▸ **About this exercise**:
Pull out every line in the entries that contains the string "Проекту", matching case exactly.

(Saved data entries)
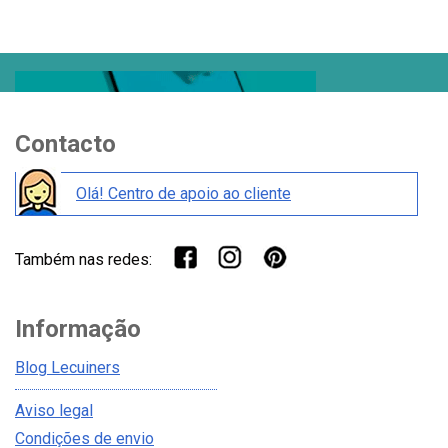
Contacto
Olá! Centro de apoio ao cliente
Também nas redes:
Informação
Blog Lecuiners
Aviso legal
Condições de envio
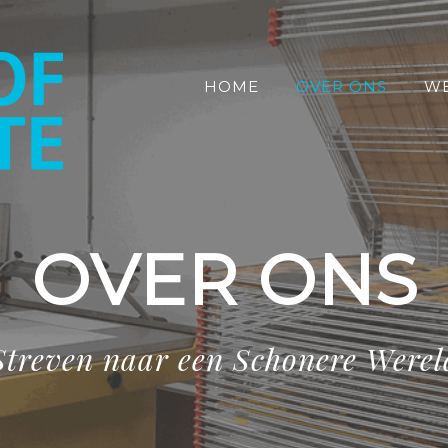
HOME
OVER ONS
W
OVER ONS
Streven naar een Schonere Werel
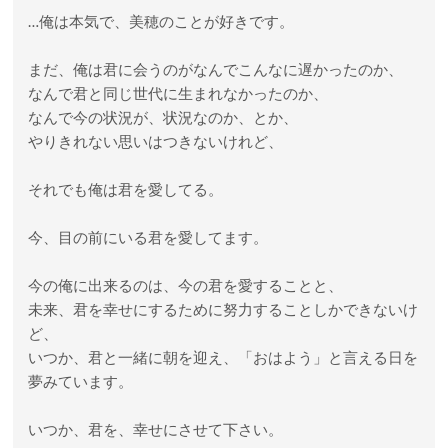
…俺は本気で、美穂のことが好きです。
まだ、俺は君に会うのがなんでこんなに遅かったのか、
なんで君と同じ世代に生まれなかったのか、
なんで今の状況が、状況なのか、とか、
やりきれない思いはつきないけれど、
それでも俺は君を愛してる。
今、目の前にいる君を愛してます。
今の俺に出来るのは、今の君を愛することと、
未来、君を幸せにするために努力することしかできないけ
ど、
いつか、君と一緒に朝を迎え、「おはよう」と言える日を
夢みています。
いつか、君を、幸せにさせて下さい。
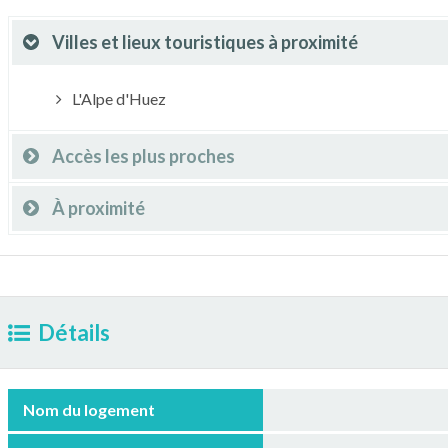
Villes et lieux touristiques à proximité
L'Alpe d'Huez
Accès les plus proches
À proximité
Détails
Nom du logement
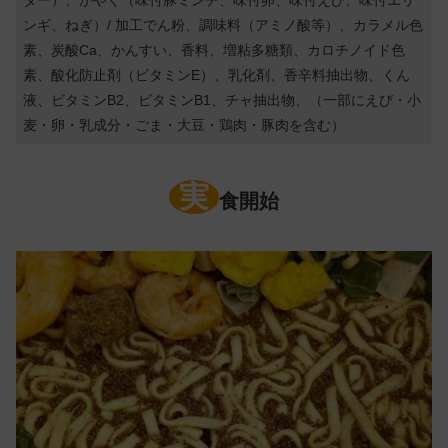
ダー）、かやく（味付豚ミンチ、味付卵、味付えび、味付エリ
ンギ、ねぎ）/ 加工でん粉、調味料（アミノ酸等）、カラメル色
素、炭酸Ca、かんすい、香料、増粘多糖類、カロチノイド色
素、酸化防止剤（ビタミンE）、乳化剤、香辛料抽出物、くん
液、ビタミンB2、ビタミンB1、チャ抽出物、（一部にえび・小
麦・卵・乳成分・ごま・大豆・鶏肉・豚肉を含む）
実
食開始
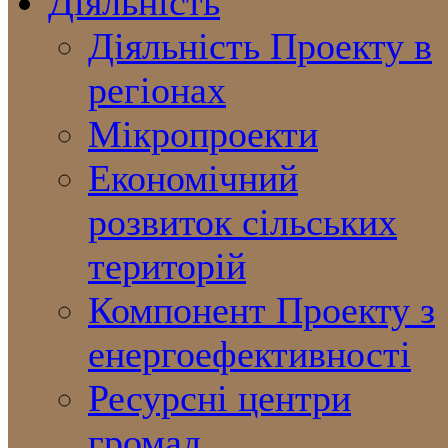
Діяльність
Діяльність Проекту в
регіонах
Мікропроекти
Економічний
розвиток сільських
територій
Компонент Проекту з
енергоефективності
Ресурсні центри
громад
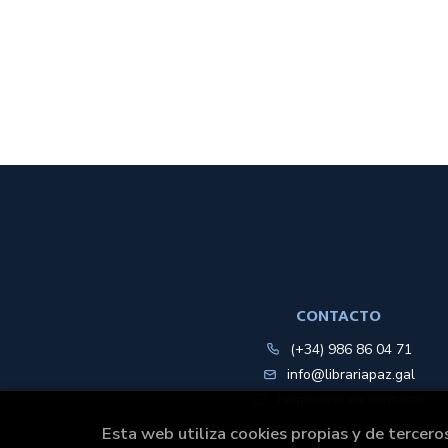
CONTACTO
(+34) 986 86 04 71
info@librariapaz.gal
Formulario de contacto
Esta web utiliza cookies propias y de tercero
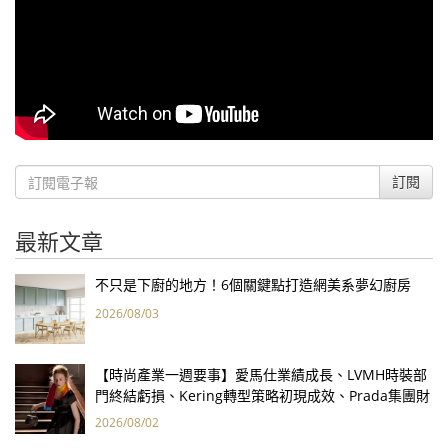
訂閱
最新文章
不只是下廚的地方！6個關鍵點打造網美系夢幻廚房
2026/08/03
【時尚產業一週要事】愛馬仕業績成長、LVMH時裝部
門終結虧損、Kering轉型策略初現成效、Prada集團財
報亮眼
2026/08/02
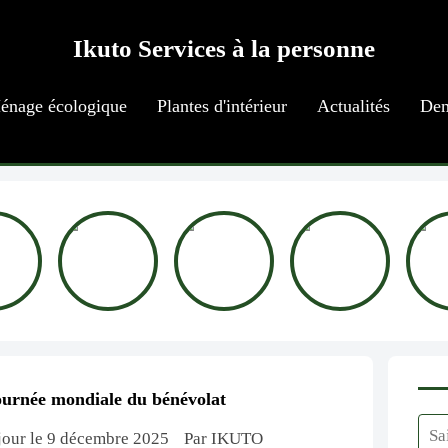
Ikuto Services à la personne
énage écologique
Plantes d'intérieur
Actualités
Dem
urnée mondiale du bénévolat
 jour le 9 décembre 2025
Par IKUTO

▸ **Written solution**:
Діяльність Проекту в
Компонент Проекту з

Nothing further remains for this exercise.